TOKYO -- A growing Chinese military presence in the Sea of Japan is becoming an issue that Tokyo cannot overlook.
On Jan. 5, three Chinese naval vessels sailed through the Tsugaru Strait between Japan's main island and the northernmost island of Hokkaido into the Sea of Japan. Four days later, a Chinese air force fleet entered the sea by flying over the waters between the southern Japanese island of Kyushu and the Korean Peninsula.
According to the Joint Staff of the Japanese Defense Ministry, the fleet consisted of six bombers, which are capable of carrying cruise missiles, an early warning aircraft and an intelligence-gathering plane. With an additional fighter jet as an escort and a refueling aircraft, the fleet could have been ready to bomb ground targets.
An even more consequential move by the Chinese military took place in February last year. A Japanese Maritime Self-Defense Force patrol aircraft and an escort vessel spotted an unidentified submarine sailing underwater in the contiguous zone between Japan and South Korea and emerging in the East China Sea. The submarine was widely believed to be Chinese, although Japan's Defense Ministry did not confirm its country of origin. Sailing in a contiguous zone does not contravene international law as the area lies outside a country's territorial waters. Still, the ministry published the information in order to let the vessel's proprietor know it was being watched.
China has been busy placing military installations on reclaimed land around reefs and shoals in the South China Sea. In the East China Sea, Beijing is now able to put military pressure on Japan's Coast Guard and Maritime and Air Self-Defense Forces more frequently. An advance into the Sea of Japan may be part of a new objective: to deploy submarine-launched ballistic missiles there.
China's military set to deploy Jin-class nuclear submarines capable of carrying SLBMs in the South China Sea. But the JL-2 missiles on these subs have a range of about 8,000km -- not enough to reach the U.S. mainland from the South China Sea. Moving into the Pacific Ocean to shorten the distance puts them within the range of U.S. naval vessels.

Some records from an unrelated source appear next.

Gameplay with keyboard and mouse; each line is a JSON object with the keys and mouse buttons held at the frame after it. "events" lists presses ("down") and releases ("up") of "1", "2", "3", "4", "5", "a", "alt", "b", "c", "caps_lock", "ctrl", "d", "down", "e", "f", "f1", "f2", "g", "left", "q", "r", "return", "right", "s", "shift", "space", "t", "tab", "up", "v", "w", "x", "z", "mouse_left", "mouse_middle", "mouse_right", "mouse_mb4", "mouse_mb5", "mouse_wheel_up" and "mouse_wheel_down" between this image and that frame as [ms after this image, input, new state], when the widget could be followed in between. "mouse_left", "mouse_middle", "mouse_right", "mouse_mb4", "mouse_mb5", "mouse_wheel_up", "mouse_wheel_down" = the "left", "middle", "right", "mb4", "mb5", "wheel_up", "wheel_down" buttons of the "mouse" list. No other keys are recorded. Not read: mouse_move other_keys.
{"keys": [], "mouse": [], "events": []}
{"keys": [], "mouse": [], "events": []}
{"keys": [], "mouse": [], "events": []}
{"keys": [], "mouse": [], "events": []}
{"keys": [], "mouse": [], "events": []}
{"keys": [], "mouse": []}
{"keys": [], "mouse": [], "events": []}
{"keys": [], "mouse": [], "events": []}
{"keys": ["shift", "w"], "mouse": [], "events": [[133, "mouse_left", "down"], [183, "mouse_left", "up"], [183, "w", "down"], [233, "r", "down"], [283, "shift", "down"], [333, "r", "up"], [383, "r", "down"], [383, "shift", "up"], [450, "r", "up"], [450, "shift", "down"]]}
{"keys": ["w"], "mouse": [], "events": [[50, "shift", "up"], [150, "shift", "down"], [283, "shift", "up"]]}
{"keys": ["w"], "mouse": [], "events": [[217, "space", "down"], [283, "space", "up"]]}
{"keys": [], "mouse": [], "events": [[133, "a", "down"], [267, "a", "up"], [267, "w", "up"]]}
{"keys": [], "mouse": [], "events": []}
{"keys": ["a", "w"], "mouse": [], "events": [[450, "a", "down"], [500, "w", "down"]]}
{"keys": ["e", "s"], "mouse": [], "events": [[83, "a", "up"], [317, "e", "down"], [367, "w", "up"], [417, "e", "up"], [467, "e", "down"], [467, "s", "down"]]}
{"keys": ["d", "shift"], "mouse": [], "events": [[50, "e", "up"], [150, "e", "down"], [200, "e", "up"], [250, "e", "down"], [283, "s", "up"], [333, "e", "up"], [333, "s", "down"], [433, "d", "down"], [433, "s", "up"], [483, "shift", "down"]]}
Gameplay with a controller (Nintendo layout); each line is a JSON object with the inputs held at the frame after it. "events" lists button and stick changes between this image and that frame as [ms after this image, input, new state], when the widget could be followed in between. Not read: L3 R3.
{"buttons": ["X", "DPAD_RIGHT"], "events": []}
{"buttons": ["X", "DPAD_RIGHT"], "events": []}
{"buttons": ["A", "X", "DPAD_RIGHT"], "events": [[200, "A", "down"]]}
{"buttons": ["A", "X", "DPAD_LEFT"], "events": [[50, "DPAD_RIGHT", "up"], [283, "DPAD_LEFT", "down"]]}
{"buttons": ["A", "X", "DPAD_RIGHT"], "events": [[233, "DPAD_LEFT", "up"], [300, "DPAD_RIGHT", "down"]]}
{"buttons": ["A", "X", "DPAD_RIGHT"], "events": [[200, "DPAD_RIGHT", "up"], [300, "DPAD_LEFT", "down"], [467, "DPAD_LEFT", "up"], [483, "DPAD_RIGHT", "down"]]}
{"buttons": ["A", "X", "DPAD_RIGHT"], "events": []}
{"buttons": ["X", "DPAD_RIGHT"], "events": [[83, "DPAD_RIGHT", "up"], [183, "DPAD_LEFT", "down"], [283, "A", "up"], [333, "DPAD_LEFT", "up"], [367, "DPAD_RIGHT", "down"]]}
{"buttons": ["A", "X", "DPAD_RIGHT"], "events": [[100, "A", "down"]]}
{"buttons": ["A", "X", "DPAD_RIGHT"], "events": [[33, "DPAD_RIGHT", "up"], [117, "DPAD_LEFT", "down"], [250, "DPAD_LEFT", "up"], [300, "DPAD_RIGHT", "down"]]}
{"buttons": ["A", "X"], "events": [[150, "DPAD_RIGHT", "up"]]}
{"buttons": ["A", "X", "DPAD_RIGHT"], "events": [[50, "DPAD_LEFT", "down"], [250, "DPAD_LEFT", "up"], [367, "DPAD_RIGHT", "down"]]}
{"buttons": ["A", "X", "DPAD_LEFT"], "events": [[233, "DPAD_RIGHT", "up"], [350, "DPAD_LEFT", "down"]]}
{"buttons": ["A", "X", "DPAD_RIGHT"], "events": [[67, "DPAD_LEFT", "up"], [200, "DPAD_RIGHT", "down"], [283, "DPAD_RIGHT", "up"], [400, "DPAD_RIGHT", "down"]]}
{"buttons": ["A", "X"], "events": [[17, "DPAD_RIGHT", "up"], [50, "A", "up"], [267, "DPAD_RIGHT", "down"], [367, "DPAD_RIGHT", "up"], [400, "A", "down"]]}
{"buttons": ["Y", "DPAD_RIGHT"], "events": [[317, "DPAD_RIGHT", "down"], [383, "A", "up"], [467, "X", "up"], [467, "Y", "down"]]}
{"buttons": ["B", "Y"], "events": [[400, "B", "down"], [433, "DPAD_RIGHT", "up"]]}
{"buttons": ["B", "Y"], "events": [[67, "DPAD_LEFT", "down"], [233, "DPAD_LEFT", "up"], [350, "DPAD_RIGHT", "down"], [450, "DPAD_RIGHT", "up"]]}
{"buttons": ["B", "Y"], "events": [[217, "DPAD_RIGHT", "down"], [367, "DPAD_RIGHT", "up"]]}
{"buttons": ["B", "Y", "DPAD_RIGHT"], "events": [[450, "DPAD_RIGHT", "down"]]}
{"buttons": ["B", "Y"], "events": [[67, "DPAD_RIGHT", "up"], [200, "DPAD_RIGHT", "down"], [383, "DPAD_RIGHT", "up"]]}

Thus, the Chinese military is believed to be developing a new class of submarines, known as the Type 096, and a new SLBM, JL-3, with a supposed range of up to 12,000km. If the missiles were deployed in the Sea of Japan, along with an escort fleet, it would be a reliable, if small, deterrent to American nuclear capabilities.
The problem is that China is not facing the Sea of Japan. Sailing under the Tsushima Strait would alert the SDFs, as became clear last February. For Beijing to deploy SLBMs in the waters, it needs a submarine base.
The Chinese military may be looking to build a base somewhere along North Korea's Sea of Japan coastline, likely Rason near the border with Russia, said a Japanese security expert. A base at Rason would allow Chinese submarines to dive deep underwater relatively quickly after launch to avoid detection. Part of the port has been leased to China on a long-term commercial contract.
I used to believe, it would be a long time before China gains a military foothold in the Sea of Japan. But not anymore.
U.S. President Donald Trump took a strong stance on North Korea during his first official meeting with Japanese Prime Minister Shinzo Abe earlier this month. Led by former Marine commander James Mattis, the Pentagon appears anxious to remove the North Korean nuclear threat.
The U.S. may gradually boost its military presence in Northeast Asia ostensibly for exercises and suddenly move to put an end to the autocracy, an intelligence expert in Tokyo said. The U.S. Navy currently has two carrier strike groups deployed in the Western Pacific. If it adds a third, the expert noted, it should be taken as a sign that the possibility of a surprise attack has increased.
If the U.S. strikes first, China will not just sit and watch. It will probably try to seize as much North Korean territory as possible, including Rason, and set up a fourth northeastern province. Or it might opt to install a puppet regime in Pyongyang, which would be much easier to control than the regime led by Kim Jong Un.
Whether the killing of Kim Jong Nam in Malaysia this month has any direct link to China's military advance in the Sea of Japan is unclear. But North Korea knows that the Chinese military's Central Command, which protects areas including Beijing, has been conducting exercises on a regular basis to prepare for a possible surge into North Korea should things go awry in the country.